Led by the Crown Prince, HUMAIN will span the entire AI value chain, innovative services and products for critical sectors, including energy, healthcare, manufacturing, and financial services. By optimizing data center projects, securing state-of-the-art hardware, and nurturing local innovation, HUMAIN aims to fast-track AI adoption across regional and global markets.

“Saudi Arabia is making massive investments in the AI space, both via public and private sector initiatives, as it looks to diversify its economy,” said Marc Einstein, research director at Counterpoint Research. “Focusing on Arabic language LLMs, which can be exported, is certainly a step in the right direction towards building a strong local ecosystem,” he added.

The emphasis on local LLMs and a sovereign AI infrastructure marks a bold shift in a sector dominated by Western and Chinese entities. “Beyond language, it’s about cultural context, regional control, and data sovereignty, setting a precedent for emerging markets to build locally grounded AI systems,” said Prabhat Mishra, Analyst at QKS Group.

According to Manish Ranjan, research director for Software & Cloud at IDC EMEA, this launch marks a key step in Saudi Arabias ambition to cultivate a robust sovereign AI ecosystem, building on the Middle Easts demonstrated leadership in AI and GenAI innovation, as seen in the UAE’s National AI Strategy (2017) and prominent regional LLMs like Falcon (TII) and Jais (G42 and MBZUAI).

Saudi Arabia’s global AI aspirations

HUMAIN’s launch gains further significance as it coincides with a high-profile Saudi-US investment forum in Riyadh on Tuesday. US President Donald Trump and top tech executives from Alphabet, IBM, and Qualcomm are attending, with AI expected to dominate discussions. Adding to the optimistic outlook, a Bloomberg report suggests the Trump administration intends to ease restrictions on AI chip exports to Saudi Arabia and its allies, a move poised to significantly boost the kingdom’s tech ambitions.

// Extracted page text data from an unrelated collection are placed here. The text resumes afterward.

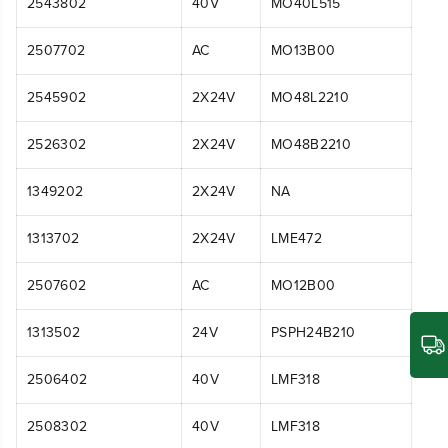
2543802
40V
MO40L515
2507702
AC
MO13B00
2545902
2X24V
MO48L2210
2526302
2X24V
MO48B2210
1349202
2X24V
NA
1313702
2X24V
LME472
2507602
AC
MO12B00
1313502
24V
PSPH24B210
2506402
40V
LMF318
2508302
40V
LMF318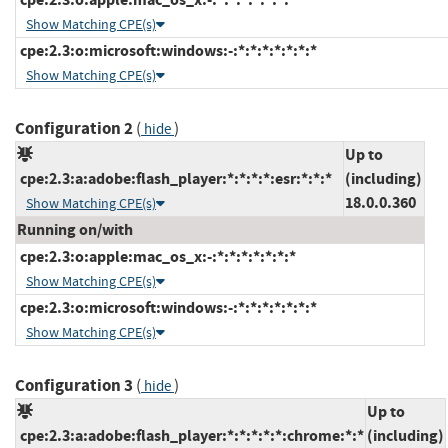
Show Matching CPE(s)
cpe:2.3:o:microsoft:windows:-:*:*:*:*:*:*:*
Show Matching CPE(s)
Configuration 2
(
)
hide
Up to
cpe:2.3:a:adobe:flash_player:*:*:*:*:esr:*:*:*
(including)
18.0.0.360
Show Matching CPE(s)
Running on/with
cpe:2.3:o:apple:mac_os_x:-:*:*:*:*:*:*:*
Show Matching CPE(s)
cpe:2.3:o:microsoft:windows:-:*:*:*:*:*:*:*
Show Matching CPE(s)
Configuration 3
(
)
hide
Up to
cpe:2.3:a:adobe:flash_player:*:*:*:*:*:chrome:*:*
(including)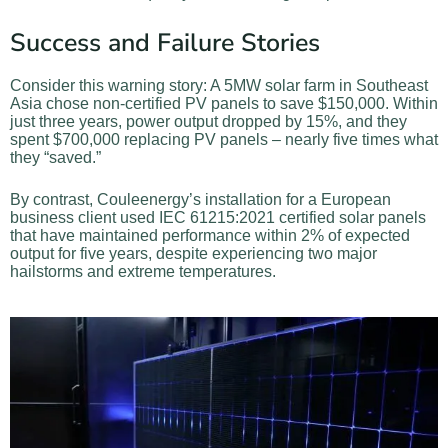
Success and Failure Stories
Consider this warning story: A 5MW solar farm in Southeast
Asia chose non-certified PV panels to save $150,000. Within
just three years, power output dropped by 15%, and they
spent $700,000 replacing PV panels – nearly five times what
they “saved.”
By contrast, Couleenergy’s installation for a European
business client used IEC 61215:2021 certified solar panels
that have maintained performance within 2% of expected
output for five years, despite experiencing two major
hailstorms and extreme temperatures.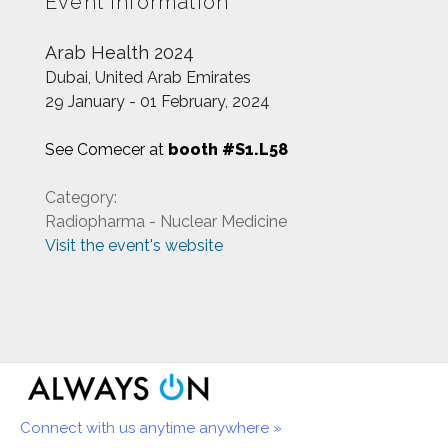
Event information
Arab Health 2024
Dubai, United Arab Emirates
29 January - 01 February, 2024
See Comecer at
booth #S1.L58
Category:
Radiopharma - Nuclear Medicine
Visit the event's website
Connect with us anytime anywhere »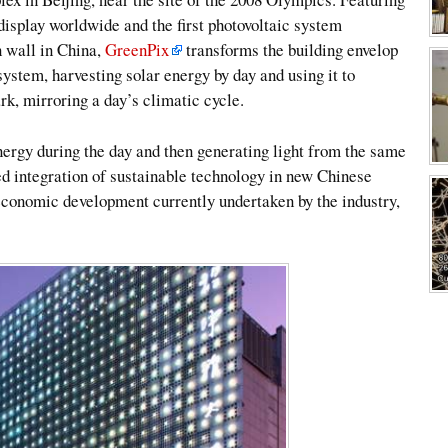
display worldwide and the first photovoltaic system
n wall in China,
GreenPix
transforms the building envelop
 system, harvesting solar energy by day and using it to
rk, mirroring a day’s climatic cycle.
ergy during the day and then generating light from the same
d integration of sustainable technology in new Chinese
 economic development currently undertaken by the industry,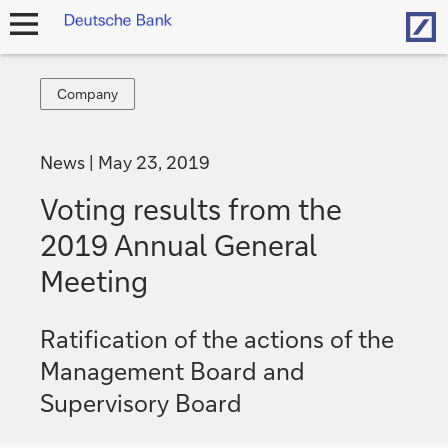
Hom
open
navigation
Company
Company
News
May 23, 2019
Voting results from the
2019 Annual General
Meeting
Ratification of the actions of the
Management Board and
Supervisory Board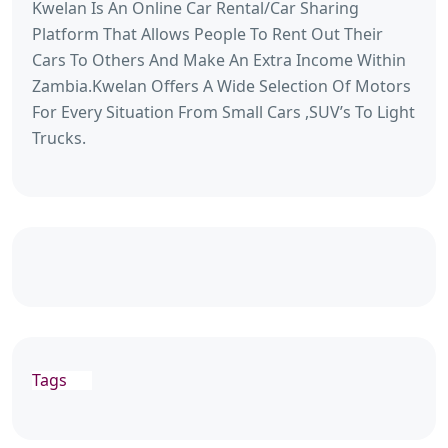
Kwelan Is An Online Car Rental/Car Sharing
Platform That Allows People To Rent Out Their
Cars To Others And Make An Extra Income Within
Zambia.Kwelan Offers A Wide Selection Of Motors
For Every Situation From Small Cars ,SUV’s To Light
Trucks.
Tags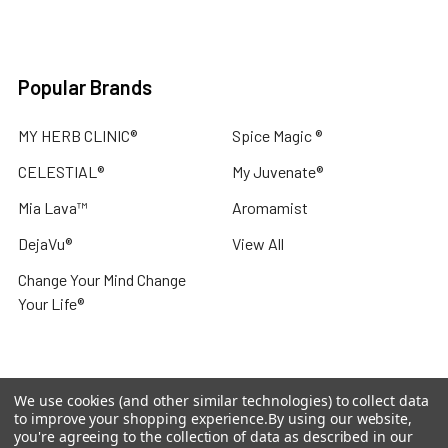
Popular Brands
MY HERB CLINIC®
Spice Magic ®
CELESTIAL®
My Juvenate®
Mia Lava™
Aromamist
DejaVu®
View All
Change Your Mind Change
Your Life®
We use cookies (and other similar technologies) to collect data
©
2026
My Herb Clinic.
Powered by
BigCommerce
. Theme
to improve your shopping experience.
By using our website,
designed by
Papathemes
.
you're agreeing to the collection of data as described in our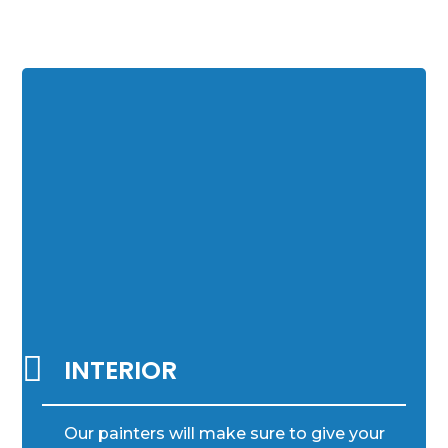

INTERIOR
Our painters will make sure to give your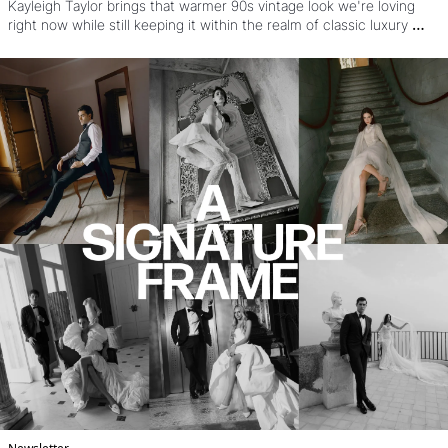
Kayleigh Taylor brings that warmer 90s vintage look we're loving 
right now while still keeping it within the realm of classic luxury 
wedding work. OH and that's before you see the style, the dresses, 
the poses, and see how it came together under a nearly impossible 
Vogue timeline.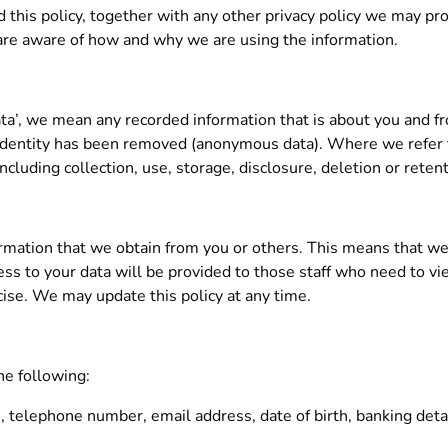
ead this policy, together with any other privacy policy we may p
 are aware of how and why we are using the information.
ata’, we mean any recorded information that is about you and f
r identity has been removed (anonymous data). Where we refer t
cluding collection, use, storage, disclosure, deletion or retent
formation that we obtain from you or others. This means that we
ss to your data will be provided to those staff who need to vie
cise. We may update this policy at any time.
he following:
s, telephone number, email address, date of birth, banking detai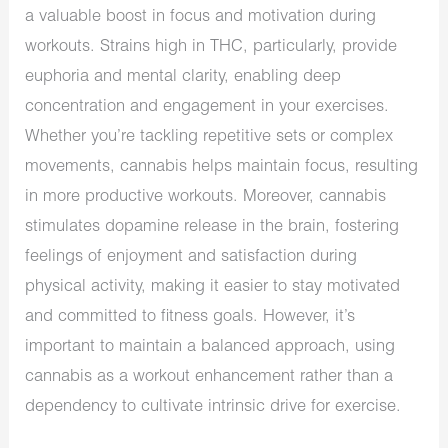
a valuable boost in focus and motivation during
workouts. Strains high in THC, particularly, provide
euphoria and mental clarity, enabling deep
concentration and engagement in your exercises.
Whether you’re tackling repetitive sets or complex
movements, cannabis helps maintain focus, resulting
in more productive workouts. Moreover, cannabis
stimulates dopamine release in the brain, fostering
feelings of enjoyment and satisfaction during
physical activity, making it easier to stay motivated
and committed to fitness goals. However, it’s
important to maintain a balanced approach, using
cannabis as a workout enhancement rather than a
dependency to cultivate intrinsic drive for exercise.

This development aligns with “Saudi Arabia’s aggressive expansion of its AI and data center infrastructure under Vision 2030,” with the Saudi Data and Artificial Intelligence Authority (SDAIA) playing a key role in driving these initiatives, according to Ranjan. The kingdom currently accounts for nearly half of the data center capacity in the Middle East and North Africa, with over two gigawatts in development.

Analyst firm Research and Markets projects a significant $12 billion in new data center investments in the region by 2027. Ranjan further pointed out that “running language models requires significant compute power and data.” He highlighted that Saudi Arabia’s strict data regulations, which mandate data to stay within the country, create challenges for relying solely on external cloud infrastructure for inferencing LLMs in regulated industries.

The launch aligns with growing interest from US tech giants in the Gulf, drawn by cheap energy and land. Companies like Salesforce, which is planning a $500 million AI investment in Saudi Arabia, and Scale AI, backed by Amazon, are establishing a local presence. The PIF, managing $940 billion in assets and projected to reach $2 trillion by 2030, according to monitoring organization Global SWF, has become a key partner for firms like Google in AI-related ventures. This robust financial backing, coupled with national alignment, creates a strong foundation for sovereign AI innovation, according to Mishra.